◆ What to produce
Quote everything in the reflection on photography from "My interest lies" down to "(Koch, R. 2009:18)", word for word.

◆ Text section
--- START ---

I liked my the idea, but struggled a bit with the execution. I stayed true to my concept. I think the selected individual pictures demonstrate sufficient technical and visual skills. The quality of outcome is sufficient. The context is good. Adequate researched and prepared. My doubts are on the coherency of the selected pictures as a series and I’m not sure my creativity is seen enough, or even if I’m creative enough.

I can continue the project with everywhere I come to look for basic forms and color plains at maximum knee level. 

Bibliography

Ray, M. (1980) ‘The Age of Light’ In: Trachtenberg, A. (ed.) Classic Essays on Photography Sedgwick: Leete’s Island Books. pp. 167-168.

Doubt (3)

While reading and thinking about photography questions come up. Questions I don’t have answers to yet. For now theorizing on photography equals doubt to me. The thoughts are random and incoherent.

Artistic value vs curiousity

Art must have a goal. If an artist achieves that goal with his intended public it’s good art.

My interest lies in design not in Representation

Photographs are found beautiful because they fulfill a desire?

Terry Barrett says in his book Criticizing Photographs (McGraw-Hill Education; 5 edition, 2011) ‘all photographs demand interpretation….. they need to be recognized as pictures about something ……. why this tone of voice? Why make art bigger then it is? Sometimes people just wanna like something for what they see.

Brassaï

Link to criticized picture: Lovers in a café, Place d’Italie, Paris, 1932

‘He loved Paris by night, ……. It was there that he documented the secret lives of prostitutes and homosexuals, opium addicts and tramps. The City ….. gave up all its mysteries to this flâneur’ (Koch, R. 2009:18)

‘Brassaï had his subjects act out their concealed activities as he set up his small plate camera on a tripod, opened the shutter, and fired his flash, recording a theatrical version of a candid moment that demystified and humanised the people from the world of night’ (Hirsch, R. 2009:254)

--- END ---

◆ Given data
--- START ---

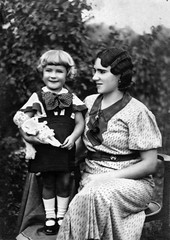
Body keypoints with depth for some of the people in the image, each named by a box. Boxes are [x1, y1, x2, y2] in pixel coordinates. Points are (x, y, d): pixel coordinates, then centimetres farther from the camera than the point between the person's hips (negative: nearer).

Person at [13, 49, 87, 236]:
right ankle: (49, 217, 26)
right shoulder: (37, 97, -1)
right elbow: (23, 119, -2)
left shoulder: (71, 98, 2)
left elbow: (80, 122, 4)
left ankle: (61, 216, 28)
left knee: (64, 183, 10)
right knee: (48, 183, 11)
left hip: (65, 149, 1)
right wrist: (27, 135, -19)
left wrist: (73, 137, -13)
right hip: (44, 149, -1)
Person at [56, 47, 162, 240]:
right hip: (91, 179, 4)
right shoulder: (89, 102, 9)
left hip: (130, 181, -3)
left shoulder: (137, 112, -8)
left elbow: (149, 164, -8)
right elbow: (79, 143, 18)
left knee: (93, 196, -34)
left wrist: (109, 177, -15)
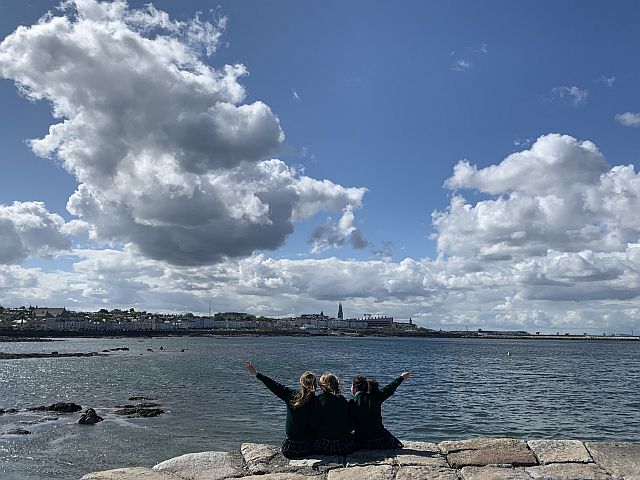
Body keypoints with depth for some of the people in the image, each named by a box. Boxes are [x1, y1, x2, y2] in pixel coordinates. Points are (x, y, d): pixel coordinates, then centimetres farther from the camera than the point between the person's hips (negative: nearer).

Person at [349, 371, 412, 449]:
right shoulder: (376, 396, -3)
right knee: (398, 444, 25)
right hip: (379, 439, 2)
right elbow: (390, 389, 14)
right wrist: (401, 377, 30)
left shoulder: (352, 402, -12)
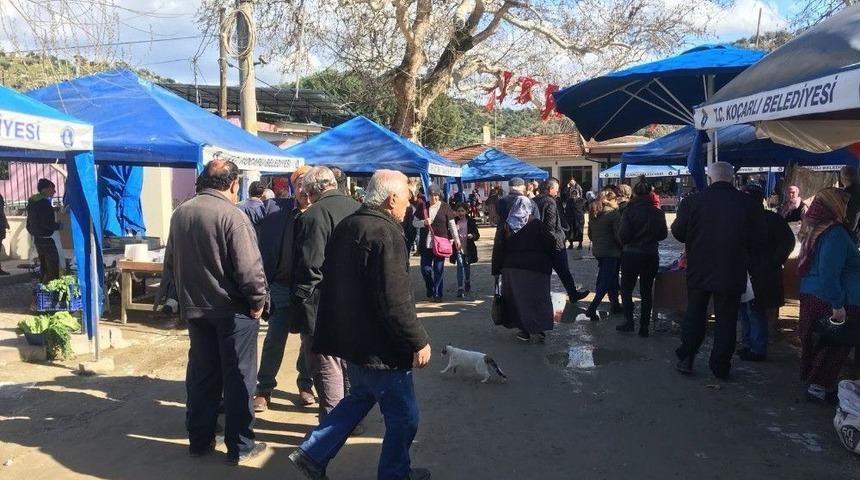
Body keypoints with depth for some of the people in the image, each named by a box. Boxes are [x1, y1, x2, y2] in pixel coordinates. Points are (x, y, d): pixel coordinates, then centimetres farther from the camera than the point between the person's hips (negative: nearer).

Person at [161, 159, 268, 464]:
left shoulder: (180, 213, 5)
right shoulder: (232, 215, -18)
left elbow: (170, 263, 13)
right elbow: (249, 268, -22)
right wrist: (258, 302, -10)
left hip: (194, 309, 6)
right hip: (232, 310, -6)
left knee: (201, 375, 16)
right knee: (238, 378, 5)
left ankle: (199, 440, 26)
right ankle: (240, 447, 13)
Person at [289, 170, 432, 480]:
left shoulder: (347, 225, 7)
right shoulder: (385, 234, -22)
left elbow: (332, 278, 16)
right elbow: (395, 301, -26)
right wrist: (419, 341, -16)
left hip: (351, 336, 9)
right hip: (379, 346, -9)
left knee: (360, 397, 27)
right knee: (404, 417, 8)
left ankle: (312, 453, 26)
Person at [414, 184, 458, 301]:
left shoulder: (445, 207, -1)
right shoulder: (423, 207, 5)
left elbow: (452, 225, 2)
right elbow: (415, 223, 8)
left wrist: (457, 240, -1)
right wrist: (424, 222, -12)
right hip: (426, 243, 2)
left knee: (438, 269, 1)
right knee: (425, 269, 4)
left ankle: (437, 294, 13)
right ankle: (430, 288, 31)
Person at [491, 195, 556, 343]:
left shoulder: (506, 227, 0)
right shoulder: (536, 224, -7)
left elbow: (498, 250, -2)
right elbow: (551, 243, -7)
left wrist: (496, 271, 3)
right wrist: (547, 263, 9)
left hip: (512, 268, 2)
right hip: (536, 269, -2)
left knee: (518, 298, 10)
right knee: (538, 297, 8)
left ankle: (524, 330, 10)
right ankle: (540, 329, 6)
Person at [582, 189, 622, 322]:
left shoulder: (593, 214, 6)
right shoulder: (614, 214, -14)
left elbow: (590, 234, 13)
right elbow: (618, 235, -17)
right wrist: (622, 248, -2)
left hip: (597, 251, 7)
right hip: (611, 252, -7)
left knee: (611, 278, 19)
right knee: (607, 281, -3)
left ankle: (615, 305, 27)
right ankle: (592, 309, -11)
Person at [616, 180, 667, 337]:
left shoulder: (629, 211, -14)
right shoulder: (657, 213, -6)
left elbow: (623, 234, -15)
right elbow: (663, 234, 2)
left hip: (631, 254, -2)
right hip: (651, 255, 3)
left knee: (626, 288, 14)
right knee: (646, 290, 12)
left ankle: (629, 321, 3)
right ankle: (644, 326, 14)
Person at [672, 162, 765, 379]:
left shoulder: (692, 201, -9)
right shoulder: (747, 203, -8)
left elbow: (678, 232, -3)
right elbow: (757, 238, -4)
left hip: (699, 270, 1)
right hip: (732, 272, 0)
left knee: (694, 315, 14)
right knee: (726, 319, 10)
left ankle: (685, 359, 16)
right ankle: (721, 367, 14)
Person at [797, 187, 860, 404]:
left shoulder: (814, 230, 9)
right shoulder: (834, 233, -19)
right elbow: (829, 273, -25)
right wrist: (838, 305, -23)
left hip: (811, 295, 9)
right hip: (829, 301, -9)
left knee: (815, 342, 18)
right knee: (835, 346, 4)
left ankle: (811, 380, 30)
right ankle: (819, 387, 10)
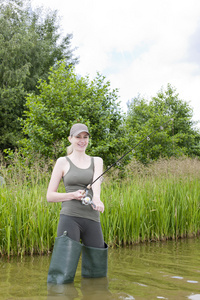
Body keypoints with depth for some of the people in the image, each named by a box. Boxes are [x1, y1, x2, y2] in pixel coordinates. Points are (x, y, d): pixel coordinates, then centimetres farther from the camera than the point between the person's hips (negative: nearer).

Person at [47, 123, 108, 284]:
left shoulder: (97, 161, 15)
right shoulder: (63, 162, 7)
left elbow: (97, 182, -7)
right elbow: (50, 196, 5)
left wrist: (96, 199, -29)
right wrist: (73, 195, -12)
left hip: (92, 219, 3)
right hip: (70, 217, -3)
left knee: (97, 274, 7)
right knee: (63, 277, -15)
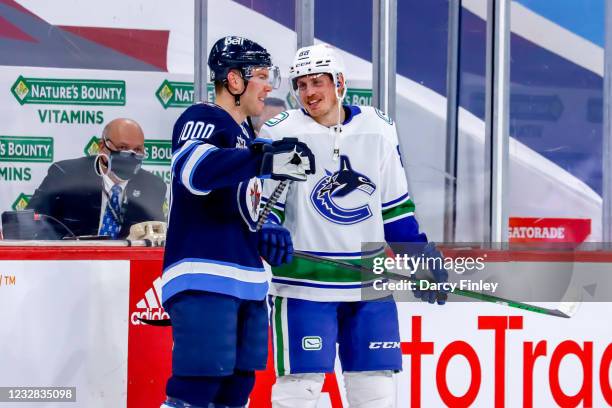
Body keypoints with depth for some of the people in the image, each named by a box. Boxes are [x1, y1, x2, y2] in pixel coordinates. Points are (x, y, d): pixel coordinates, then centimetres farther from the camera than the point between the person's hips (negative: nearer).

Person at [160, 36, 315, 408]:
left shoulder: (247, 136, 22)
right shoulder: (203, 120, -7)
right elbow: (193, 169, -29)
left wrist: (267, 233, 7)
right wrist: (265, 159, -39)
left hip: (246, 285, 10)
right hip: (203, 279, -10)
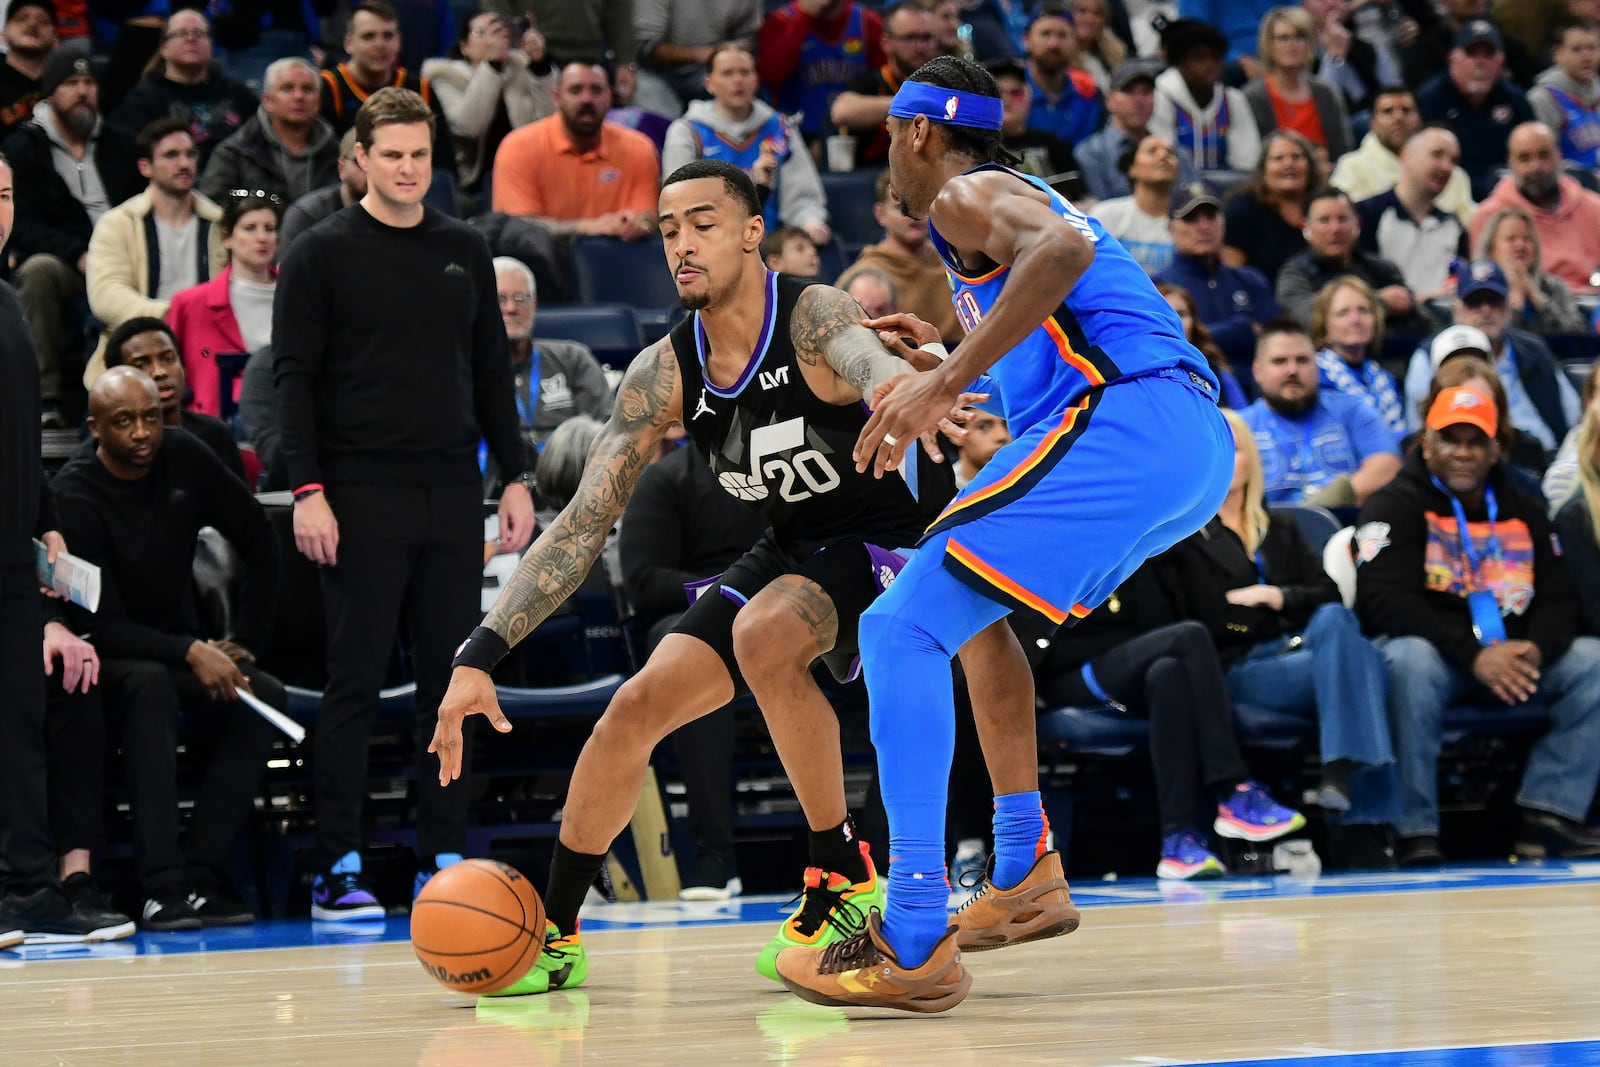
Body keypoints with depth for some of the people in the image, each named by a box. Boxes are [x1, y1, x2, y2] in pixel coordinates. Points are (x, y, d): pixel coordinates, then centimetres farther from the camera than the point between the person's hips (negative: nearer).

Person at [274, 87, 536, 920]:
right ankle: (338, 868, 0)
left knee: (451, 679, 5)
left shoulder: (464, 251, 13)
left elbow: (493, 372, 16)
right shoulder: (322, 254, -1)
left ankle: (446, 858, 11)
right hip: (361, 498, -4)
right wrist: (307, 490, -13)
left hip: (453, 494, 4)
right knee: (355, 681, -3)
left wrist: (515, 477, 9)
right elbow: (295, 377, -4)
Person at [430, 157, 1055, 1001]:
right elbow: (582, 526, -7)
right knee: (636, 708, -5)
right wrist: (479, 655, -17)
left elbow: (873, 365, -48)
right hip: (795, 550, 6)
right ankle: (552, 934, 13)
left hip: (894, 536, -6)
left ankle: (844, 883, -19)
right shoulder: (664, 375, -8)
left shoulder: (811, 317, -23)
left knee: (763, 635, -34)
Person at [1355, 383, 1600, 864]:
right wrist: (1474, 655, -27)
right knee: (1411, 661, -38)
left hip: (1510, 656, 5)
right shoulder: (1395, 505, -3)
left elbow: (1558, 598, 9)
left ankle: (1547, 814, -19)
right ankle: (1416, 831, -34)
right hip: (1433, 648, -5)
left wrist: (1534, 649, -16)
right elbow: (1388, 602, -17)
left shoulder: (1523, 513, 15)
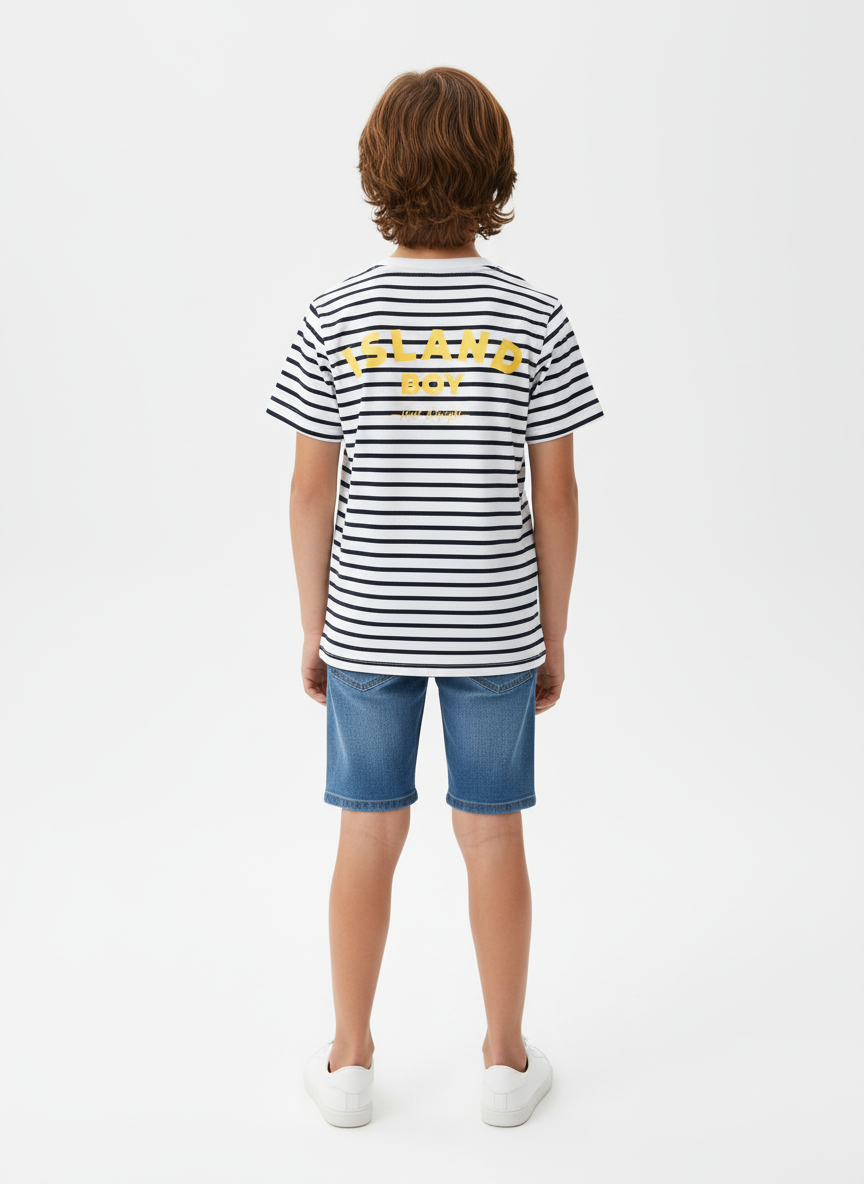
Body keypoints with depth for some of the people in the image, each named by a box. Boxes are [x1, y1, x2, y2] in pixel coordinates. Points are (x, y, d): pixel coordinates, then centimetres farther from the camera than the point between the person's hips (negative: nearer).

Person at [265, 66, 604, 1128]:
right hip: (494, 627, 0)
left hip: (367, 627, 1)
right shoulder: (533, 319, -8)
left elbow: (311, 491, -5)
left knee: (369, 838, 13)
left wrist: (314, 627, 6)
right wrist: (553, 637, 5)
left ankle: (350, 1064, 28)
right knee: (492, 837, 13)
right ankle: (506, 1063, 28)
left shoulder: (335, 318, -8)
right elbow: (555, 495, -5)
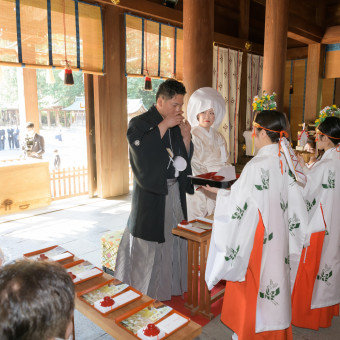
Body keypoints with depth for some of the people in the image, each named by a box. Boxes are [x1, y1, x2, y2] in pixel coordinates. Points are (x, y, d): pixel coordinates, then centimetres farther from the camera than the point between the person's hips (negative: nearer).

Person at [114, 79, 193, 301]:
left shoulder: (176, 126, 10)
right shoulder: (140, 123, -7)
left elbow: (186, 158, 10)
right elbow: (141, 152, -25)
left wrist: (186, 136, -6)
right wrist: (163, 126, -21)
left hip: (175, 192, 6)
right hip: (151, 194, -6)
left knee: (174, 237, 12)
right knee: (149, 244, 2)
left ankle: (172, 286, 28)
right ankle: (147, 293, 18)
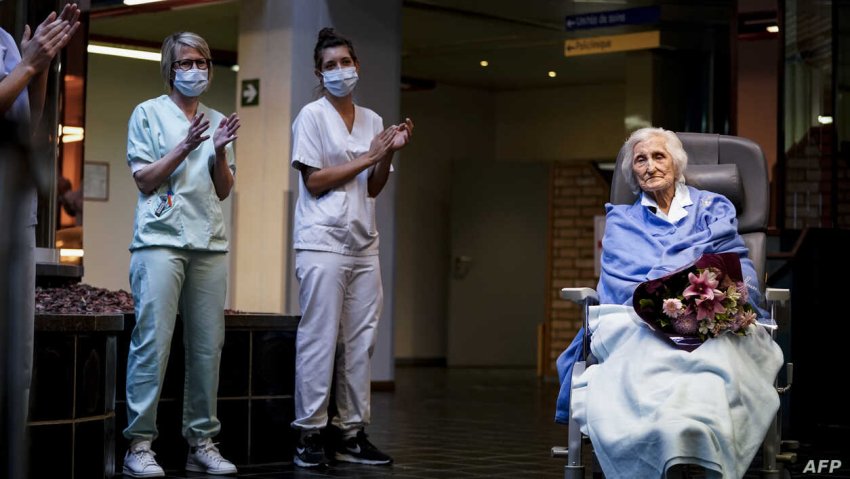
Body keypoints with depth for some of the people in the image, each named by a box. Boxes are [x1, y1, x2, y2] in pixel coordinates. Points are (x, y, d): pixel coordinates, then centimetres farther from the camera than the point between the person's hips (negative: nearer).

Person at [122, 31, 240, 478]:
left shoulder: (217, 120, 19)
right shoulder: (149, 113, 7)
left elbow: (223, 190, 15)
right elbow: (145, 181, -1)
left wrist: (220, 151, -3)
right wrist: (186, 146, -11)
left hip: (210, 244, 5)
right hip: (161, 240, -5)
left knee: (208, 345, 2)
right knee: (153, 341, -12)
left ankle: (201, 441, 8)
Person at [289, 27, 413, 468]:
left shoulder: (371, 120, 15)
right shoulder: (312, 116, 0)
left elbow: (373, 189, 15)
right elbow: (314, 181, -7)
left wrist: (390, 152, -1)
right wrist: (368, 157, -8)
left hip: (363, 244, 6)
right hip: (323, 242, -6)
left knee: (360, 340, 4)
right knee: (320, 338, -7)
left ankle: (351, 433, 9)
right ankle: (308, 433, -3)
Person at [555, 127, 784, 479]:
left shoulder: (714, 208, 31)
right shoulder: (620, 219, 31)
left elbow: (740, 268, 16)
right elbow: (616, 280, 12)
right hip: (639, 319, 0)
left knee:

--- END ---

◆ Finished task
My interest lies in design not in Representation

Photographs are found beautiful because they fulfill a desire?

Terry Barrett says in his book Criticizing Photographs (McGraw-Hill Education; 5 edition, 2011) ‘all photographs demand interpretation….. they need to be recognized as pictures about something ……. why this tone of voice? Why make art bigger then it is? Sometimes people just wanna like something for what they see.

Brassaï

Link to criticized picture: Lovers in a café, Place d’Italie, Paris, 1932

‘He loved Paris by night, ……. It was there that he documented the secret lives of prostitutes and homosexuals, opium addicts and tramps. The City ….. gave up all its mysteries to this flâneur’ (Koch, R. 2009:18)